The road ahead is muddy. Yonatan Grad, an epidemiologist at Harvard’s School of Public Health, says COVID hasn’t yet become a common cold. SARS-CoV-2 still spreads faster and causes more severe sickness than a cold. Past pandemics may help predict the future one. According to University of Michigan epidemiologist Aubree Gordon, each flu pandemic in the last century has caused a mortality surge that returned to normal after two to seven years. SARS-CoV-2 isn’t a flu virus, hence it won’t follow the same epidemiological rules or timeframe. Gordon says no number of immunizations or prior infections may prevent illness, even the flu. Gordon continued, “And I think we know even less about coronavirus immunity.”

It may be important to consider the timing of when and how those defenses appear. By the time they enter grade school, almost everyone has had the flu or has at least received a flu shot. In contrast, SARS-CoV-2 and COVID vaccines were introduced to the majority of the world’s population in adulthood, when the immune system may be less pliable. The global population may find it more difficult to attain its severity asymptote as a result of these experiences in later life. If so, we’ll be in a COVID limbo for another generation or two, until the majority of people still alive are those who were exposed to this coronavirus as children.

COVID can yet worsen to an annoyance before stabilizing. Gordon informed me, “I actually expected it would be more like common-cold coronaviruses. However, the harshness hasn’t lessened as drastically as she had planned. To her dismay, SARS-CoV-2 infections in vaccinated cohorts of patients in Nicaragua, where Gordon has been doing studies for years, had been “still more severe than influenza,” she told me. Even if that changes in the future, if the coronavirus spreads year-round with this level of vigor, it may still result in more fatalities than the flu, as it is doing right now.

The moment a severity plateau is reached, Gordon told me, “once we go back and say, ‘Oh, yeah, it’s been about the same for the last five years,'” that is when we can confirm we have arrived there. But as public interest in the virus declines and research efforts to track COVID’s fluctuating symptoms encounter difficulties, it is becoming more difficult to gather the information required to make that determination. The ZOE Health Study lost its government funding earlier this year, and its COVID-symptom app, which at its peak had 2.4 million active users, is now down to just 400,000 users. Some of these users may have signed up to take advantage of the app’s more recent features for tracking diet, sleep, exercise, and mood. Spector told me, “I think people just said, ‘I need to go on.

Similar difficulties were found by Mehta, a Johns Hopkins epidemiologist, when doing her COVID research. When Mehta and her colleagues were looking for participants for their community studies at the height of the Omicron wave, their rosters would instantly fill up past capacity. She said, “Now we’ve been out there for weeks, and still haven’t hit the mark. For their long-COVID trial, even weekly enrolment has decreased. Sign-ups do climb when cases increase, but they fall down particularly sharply as waves ebb.

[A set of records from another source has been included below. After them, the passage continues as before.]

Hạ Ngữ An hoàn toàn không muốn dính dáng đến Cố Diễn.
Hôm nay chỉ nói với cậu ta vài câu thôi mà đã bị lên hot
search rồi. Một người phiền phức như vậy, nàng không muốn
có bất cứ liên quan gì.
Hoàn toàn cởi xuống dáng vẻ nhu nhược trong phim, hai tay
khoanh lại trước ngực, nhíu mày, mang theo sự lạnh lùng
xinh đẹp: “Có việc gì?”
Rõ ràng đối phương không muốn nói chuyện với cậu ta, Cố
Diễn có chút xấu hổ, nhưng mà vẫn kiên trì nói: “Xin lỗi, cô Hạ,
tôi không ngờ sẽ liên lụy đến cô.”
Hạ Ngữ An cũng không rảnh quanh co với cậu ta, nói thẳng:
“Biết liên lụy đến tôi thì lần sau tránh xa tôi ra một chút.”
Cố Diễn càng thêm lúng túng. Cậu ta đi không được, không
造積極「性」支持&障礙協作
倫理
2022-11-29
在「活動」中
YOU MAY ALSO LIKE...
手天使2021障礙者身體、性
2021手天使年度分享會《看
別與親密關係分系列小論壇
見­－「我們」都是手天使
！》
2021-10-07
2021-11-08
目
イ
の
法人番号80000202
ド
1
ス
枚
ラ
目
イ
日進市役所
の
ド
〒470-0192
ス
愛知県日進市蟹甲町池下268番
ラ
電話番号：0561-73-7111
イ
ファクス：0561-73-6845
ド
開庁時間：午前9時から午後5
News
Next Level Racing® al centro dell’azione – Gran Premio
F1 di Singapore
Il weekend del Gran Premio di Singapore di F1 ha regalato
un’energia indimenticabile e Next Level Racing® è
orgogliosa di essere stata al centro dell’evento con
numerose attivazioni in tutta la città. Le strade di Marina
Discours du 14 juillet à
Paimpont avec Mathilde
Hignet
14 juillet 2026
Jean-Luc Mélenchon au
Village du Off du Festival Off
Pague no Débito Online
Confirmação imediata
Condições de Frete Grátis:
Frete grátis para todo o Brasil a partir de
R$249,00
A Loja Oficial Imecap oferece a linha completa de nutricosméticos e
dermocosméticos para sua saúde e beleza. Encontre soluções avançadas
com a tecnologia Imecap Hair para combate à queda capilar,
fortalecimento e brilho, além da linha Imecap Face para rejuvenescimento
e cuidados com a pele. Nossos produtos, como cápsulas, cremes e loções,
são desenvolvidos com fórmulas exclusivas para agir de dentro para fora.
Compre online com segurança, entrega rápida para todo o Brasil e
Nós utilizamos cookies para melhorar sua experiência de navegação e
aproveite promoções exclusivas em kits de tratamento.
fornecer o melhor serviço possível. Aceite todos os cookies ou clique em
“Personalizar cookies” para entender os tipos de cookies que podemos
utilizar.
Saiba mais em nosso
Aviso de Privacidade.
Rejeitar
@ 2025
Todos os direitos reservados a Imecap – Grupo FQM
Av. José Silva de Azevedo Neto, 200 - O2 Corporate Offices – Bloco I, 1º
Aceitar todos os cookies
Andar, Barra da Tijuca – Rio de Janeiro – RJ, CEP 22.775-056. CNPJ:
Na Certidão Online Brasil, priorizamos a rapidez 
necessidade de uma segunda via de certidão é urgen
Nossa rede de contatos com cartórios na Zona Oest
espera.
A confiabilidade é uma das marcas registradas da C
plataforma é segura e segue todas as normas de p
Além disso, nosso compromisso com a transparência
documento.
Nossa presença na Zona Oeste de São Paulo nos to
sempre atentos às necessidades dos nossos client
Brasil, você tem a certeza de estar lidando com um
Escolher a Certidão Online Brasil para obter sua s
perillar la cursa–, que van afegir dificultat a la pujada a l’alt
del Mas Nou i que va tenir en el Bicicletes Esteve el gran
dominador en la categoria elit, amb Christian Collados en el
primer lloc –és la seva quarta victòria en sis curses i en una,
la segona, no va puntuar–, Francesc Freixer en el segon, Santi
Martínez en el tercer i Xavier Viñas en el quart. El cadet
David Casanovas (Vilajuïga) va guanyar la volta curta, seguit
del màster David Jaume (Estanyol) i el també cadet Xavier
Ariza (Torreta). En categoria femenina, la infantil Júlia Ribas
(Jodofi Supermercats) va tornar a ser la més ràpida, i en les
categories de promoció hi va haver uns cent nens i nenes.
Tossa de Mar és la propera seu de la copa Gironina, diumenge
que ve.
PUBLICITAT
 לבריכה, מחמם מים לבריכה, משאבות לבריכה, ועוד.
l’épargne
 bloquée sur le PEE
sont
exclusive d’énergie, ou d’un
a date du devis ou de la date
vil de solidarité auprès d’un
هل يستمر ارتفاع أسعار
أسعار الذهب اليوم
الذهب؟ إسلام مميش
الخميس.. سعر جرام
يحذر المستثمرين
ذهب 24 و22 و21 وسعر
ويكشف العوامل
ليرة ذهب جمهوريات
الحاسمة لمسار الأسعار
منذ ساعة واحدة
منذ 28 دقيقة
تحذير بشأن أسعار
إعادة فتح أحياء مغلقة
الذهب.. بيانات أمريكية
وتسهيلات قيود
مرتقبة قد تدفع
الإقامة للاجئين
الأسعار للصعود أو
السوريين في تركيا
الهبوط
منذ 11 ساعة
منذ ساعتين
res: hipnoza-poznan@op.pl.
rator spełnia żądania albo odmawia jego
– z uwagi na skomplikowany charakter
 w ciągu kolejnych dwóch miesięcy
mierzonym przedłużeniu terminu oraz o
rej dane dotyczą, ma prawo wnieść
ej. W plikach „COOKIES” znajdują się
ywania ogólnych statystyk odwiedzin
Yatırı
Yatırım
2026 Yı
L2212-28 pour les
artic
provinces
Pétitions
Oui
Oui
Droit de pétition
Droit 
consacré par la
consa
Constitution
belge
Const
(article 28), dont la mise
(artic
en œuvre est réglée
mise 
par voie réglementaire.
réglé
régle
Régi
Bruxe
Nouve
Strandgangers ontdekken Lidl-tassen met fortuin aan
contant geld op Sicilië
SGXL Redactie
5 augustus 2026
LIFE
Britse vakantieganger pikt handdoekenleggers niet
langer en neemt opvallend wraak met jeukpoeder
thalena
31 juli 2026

Perhaps some potential study participants believe that COVID has, paradoxically, turned into a common cold and is therefore no longer worth their time.

Researchers are concerned that it will become increasingly difficult to determine whether we are approaching the COVID-severity plateau. Perhaps it’s preferable if the mildness asymptote is still some distance off. As SARS-CoV-2 plays musical chairs with RSV and flu in the U.S. and elsewhere, subvariants are still circling, bivalent-shot acceptance is still slowing, and hospitalizations are once more creeping up. Access and quality disparities in vaccines, as well as China’s protracted zero-COVID policy, have left wide inequalities in global immunity. With this many daily deaths, this many off-season waves, this much extended COVID, and this rate of viral evolution, it would be bleak to enter symptom stasis. Gordon informed me, “I don’t think we’re quite there yet.” I hope we haven’t arrived yet.